About this task: Reply with one number: the count of lines in the listing that contain the string "root".

Data records:
►

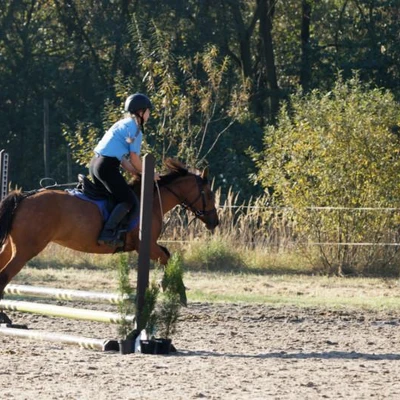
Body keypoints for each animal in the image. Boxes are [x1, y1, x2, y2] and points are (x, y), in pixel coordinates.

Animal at [0, 159, 219, 296]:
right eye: (209, 194)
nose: (215, 222)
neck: (151, 201)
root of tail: (23, 198)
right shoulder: (146, 245)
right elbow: (167, 258)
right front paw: (177, 291)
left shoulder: (150, 245)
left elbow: (168, 255)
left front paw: (168, 285)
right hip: (27, 249)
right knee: (5, 275)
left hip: (11, 246)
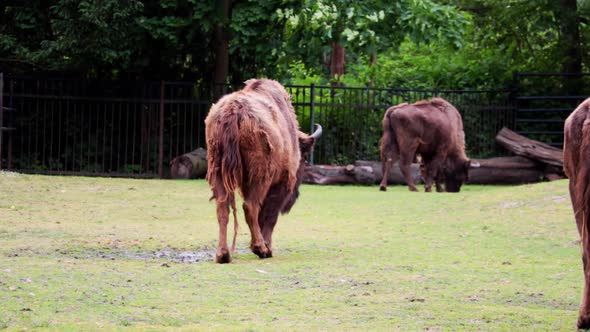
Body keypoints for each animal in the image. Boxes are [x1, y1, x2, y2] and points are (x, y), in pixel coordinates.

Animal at [205, 79, 324, 264]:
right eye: (303, 156)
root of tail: (233, 111)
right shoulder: (281, 183)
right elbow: (270, 215)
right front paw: (267, 246)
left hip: (217, 170)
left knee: (222, 208)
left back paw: (222, 255)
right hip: (259, 177)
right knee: (250, 207)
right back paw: (261, 249)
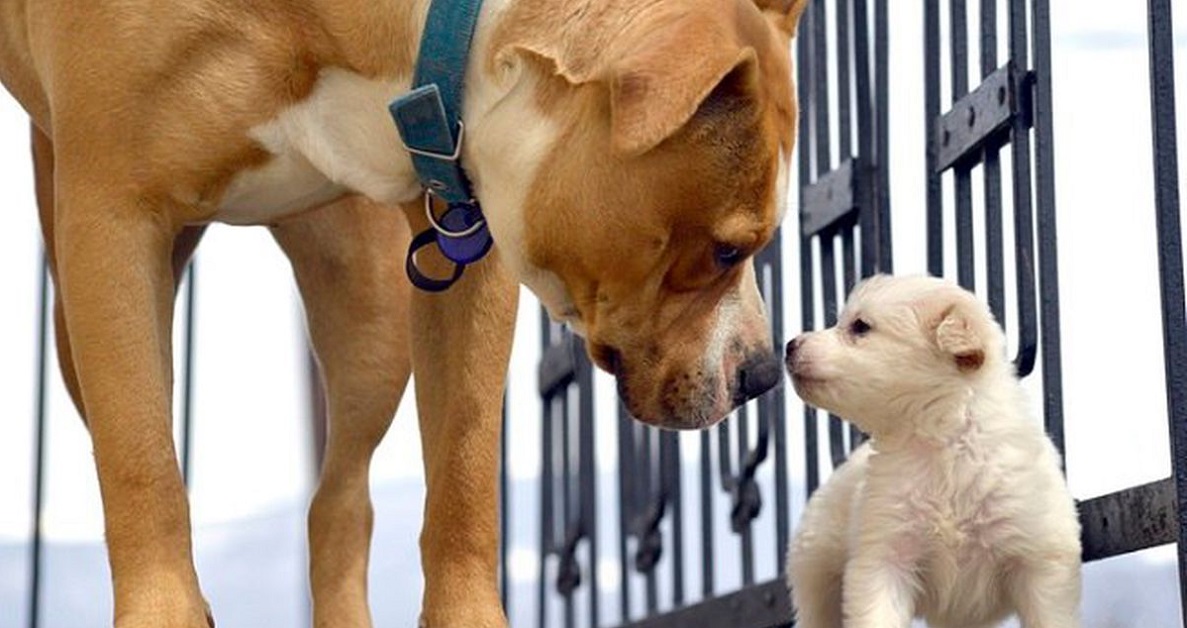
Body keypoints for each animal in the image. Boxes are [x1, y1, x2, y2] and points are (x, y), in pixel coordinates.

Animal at [0, 0, 807, 622]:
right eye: (729, 250)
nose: (763, 374)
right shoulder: (110, 225)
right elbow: (142, 467)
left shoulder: (469, 227)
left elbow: (464, 470)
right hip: (78, 315)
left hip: (368, 318)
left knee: (338, 503)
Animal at [783, 274, 1082, 626]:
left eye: (860, 326)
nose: (790, 345)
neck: (942, 444)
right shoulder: (884, 555)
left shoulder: (1040, 562)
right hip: (815, 569)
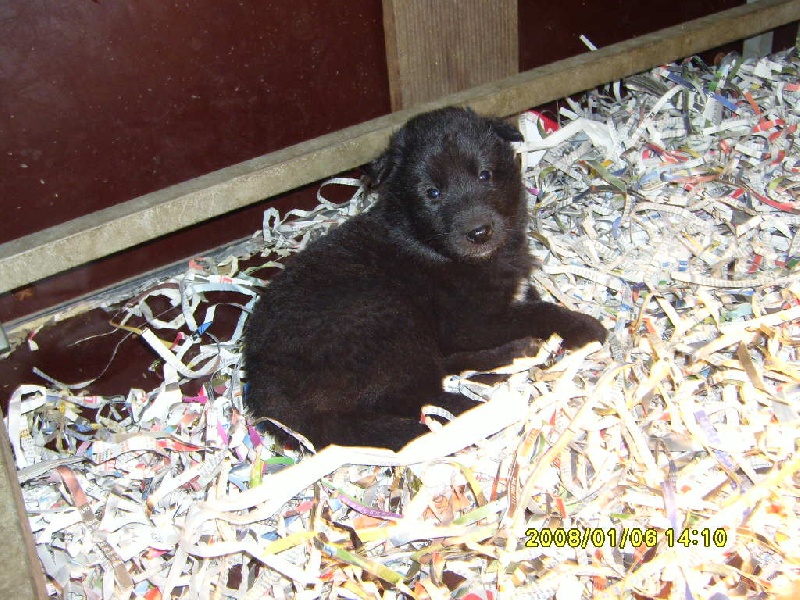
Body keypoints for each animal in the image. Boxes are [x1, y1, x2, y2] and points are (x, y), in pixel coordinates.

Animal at [244, 107, 607, 450]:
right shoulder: (470, 322)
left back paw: (513, 356)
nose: (479, 232)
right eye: (432, 193)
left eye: (485, 174)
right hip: (385, 319)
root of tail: (268, 398)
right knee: (417, 397)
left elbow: (531, 301)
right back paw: (478, 406)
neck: (427, 244)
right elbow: (536, 312)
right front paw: (585, 326)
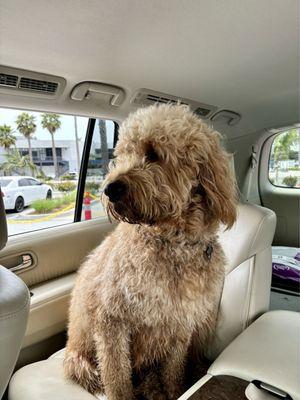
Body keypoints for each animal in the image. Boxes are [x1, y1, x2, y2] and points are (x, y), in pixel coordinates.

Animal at [64, 104, 238, 398]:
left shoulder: (181, 322)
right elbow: (117, 376)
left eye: (154, 153)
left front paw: (174, 390)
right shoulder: (110, 319)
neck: (172, 241)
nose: (109, 189)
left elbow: (174, 369)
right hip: (82, 363)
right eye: (121, 155)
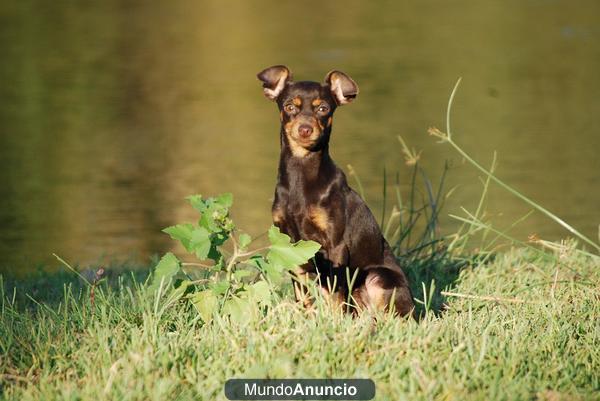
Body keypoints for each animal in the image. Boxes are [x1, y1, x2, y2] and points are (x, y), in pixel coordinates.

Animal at [255, 65, 414, 316]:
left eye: (323, 108)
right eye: (289, 106)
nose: (305, 129)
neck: (301, 173)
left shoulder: (336, 245)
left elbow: (335, 294)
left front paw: (336, 321)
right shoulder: (291, 245)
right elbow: (302, 295)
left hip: (378, 277)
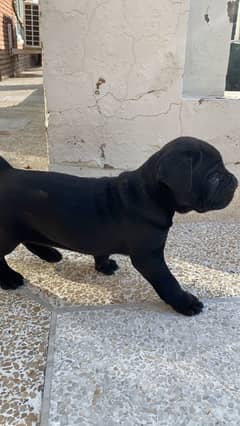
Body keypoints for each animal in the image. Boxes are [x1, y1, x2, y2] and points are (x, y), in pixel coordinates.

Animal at [0, 138, 237, 314]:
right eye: (214, 177)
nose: (235, 181)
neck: (151, 194)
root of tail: (6, 172)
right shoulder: (149, 257)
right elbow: (167, 281)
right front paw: (185, 302)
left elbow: (101, 251)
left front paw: (104, 266)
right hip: (8, 233)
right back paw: (9, 279)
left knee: (30, 238)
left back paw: (50, 254)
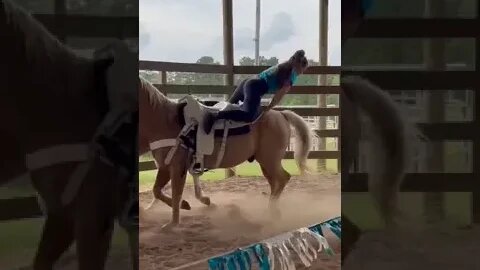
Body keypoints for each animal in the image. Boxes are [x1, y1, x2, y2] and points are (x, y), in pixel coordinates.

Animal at [139, 77, 316, 229]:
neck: (167, 122)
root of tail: (280, 114)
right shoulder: (165, 167)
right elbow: (157, 190)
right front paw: (187, 205)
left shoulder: (178, 168)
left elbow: (175, 195)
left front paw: (173, 223)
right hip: (266, 162)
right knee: (275, 182)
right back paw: (272, 211)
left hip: (270, 160)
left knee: (283, 178)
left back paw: (271, 211)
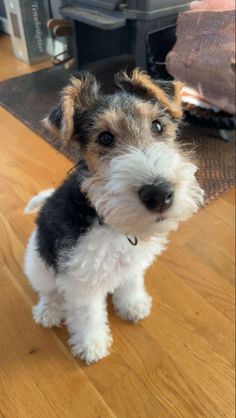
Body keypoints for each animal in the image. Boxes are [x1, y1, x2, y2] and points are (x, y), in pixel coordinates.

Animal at [24, 68, 205, 362]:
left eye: (157, 126)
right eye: (105, 138)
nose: (159, 194)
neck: (111, 224)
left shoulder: (132, 261)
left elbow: (131, 282)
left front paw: (133, 305)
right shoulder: (81, 282)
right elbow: (88, 316)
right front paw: (91, 345)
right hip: (38, 264)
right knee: (48, 292)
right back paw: (48, 312)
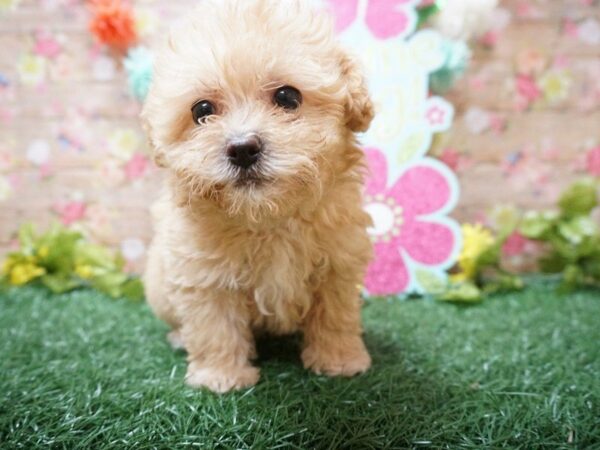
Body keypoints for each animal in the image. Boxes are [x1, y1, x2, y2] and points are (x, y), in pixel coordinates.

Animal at [142, 0, 376, 394]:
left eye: (287, 97)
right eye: (201, 110)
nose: (242, 148)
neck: (267, 216)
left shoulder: (338, 262)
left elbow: (335, 313)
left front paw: (339, 360)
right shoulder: (203, 273)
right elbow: (214, 325)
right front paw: (221, 376)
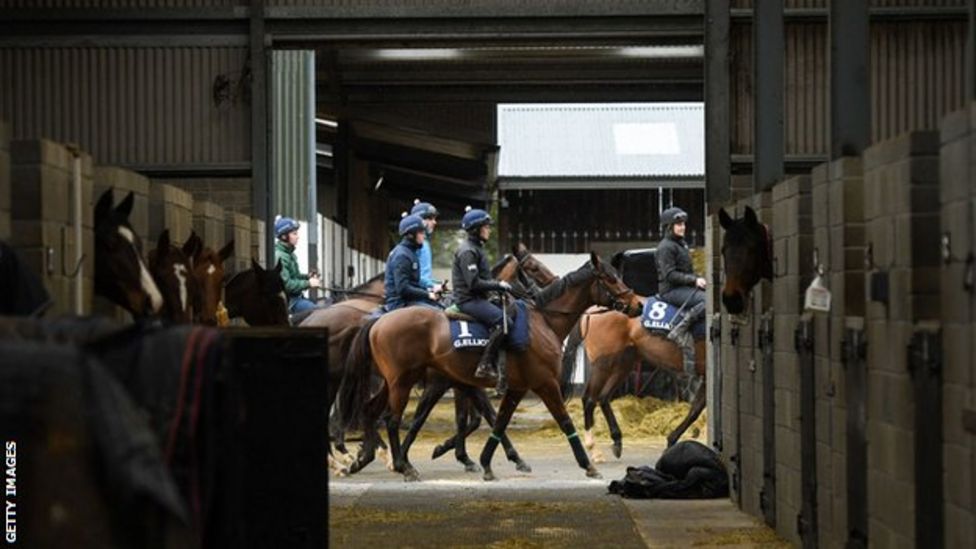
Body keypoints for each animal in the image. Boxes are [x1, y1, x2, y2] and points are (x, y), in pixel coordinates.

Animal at [340, 252, 644, 480]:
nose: (638, 305)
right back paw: (402, 466)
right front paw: (587, 464)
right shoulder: (544, 383)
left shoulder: (508, 386)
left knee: (371, 411)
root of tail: (378, 321)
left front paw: (486, 461)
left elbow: (495, 421)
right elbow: (562, 420)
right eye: (610, 278)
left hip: (392, 382)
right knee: (391, 420)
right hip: (401, 382)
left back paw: (369, 457)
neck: (543, 321)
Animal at [556, 203, 776, 456]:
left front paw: (673, 439)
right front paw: (673, 440)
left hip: (624, 362)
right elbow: (697, 408)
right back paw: (594, 448)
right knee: (589, 399)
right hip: (604, 363)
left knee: (603, 397)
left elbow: (697, 407)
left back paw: (617, 440)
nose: (734, 299)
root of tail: (594, 309)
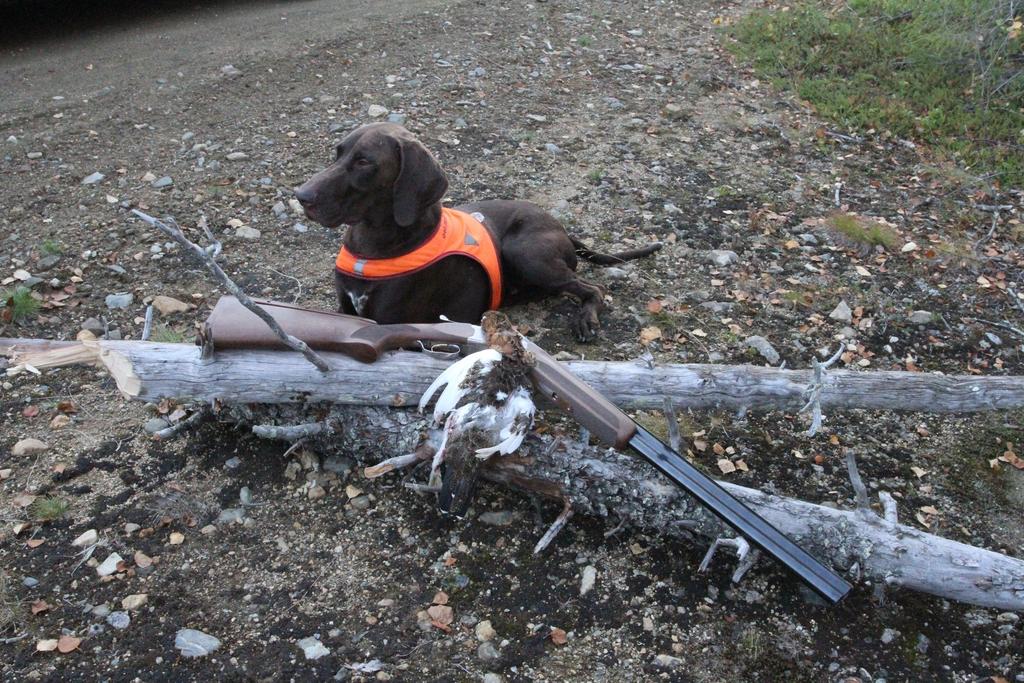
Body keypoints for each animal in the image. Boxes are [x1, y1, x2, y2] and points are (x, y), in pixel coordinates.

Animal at [292, 123, 659, 342]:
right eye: (338, 152)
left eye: (364, 162)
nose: (301, 195)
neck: (372, 246)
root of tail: (562, 229)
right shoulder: (346, 311)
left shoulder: (385, 322)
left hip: (523, 252)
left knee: (593, 287)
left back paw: (585, 318)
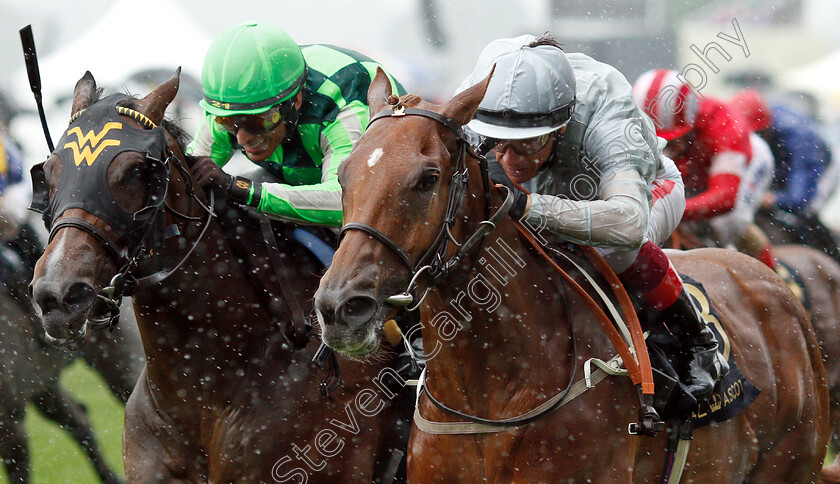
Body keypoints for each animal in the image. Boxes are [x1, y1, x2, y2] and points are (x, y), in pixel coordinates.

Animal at [316, 70, 832, 482]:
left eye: (427, 179)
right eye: (342, 175)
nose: (340, 306)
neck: (490, 397)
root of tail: (777, 289)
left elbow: (626, 217)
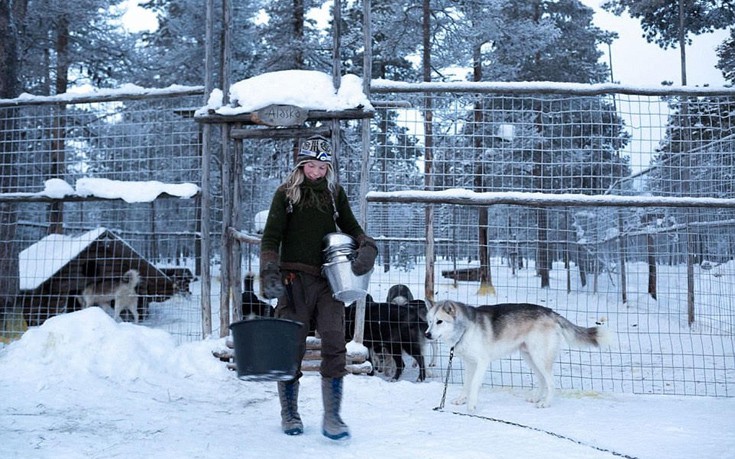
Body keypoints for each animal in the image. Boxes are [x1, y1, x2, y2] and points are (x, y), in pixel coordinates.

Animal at [422, 300, 612, 412]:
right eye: (430, 322)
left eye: (440, 321)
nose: (427, 335)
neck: (465, 329)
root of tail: (550, 312)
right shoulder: (469, 364)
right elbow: (466, 385)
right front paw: (461, 399)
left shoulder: (482, 363)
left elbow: (474, 385)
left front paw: (471, 405)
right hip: (529, 357)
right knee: (542, 380)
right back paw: (536, 397)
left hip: (539, 358)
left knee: (551, 383)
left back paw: (545, 403)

◄

Your solution: 10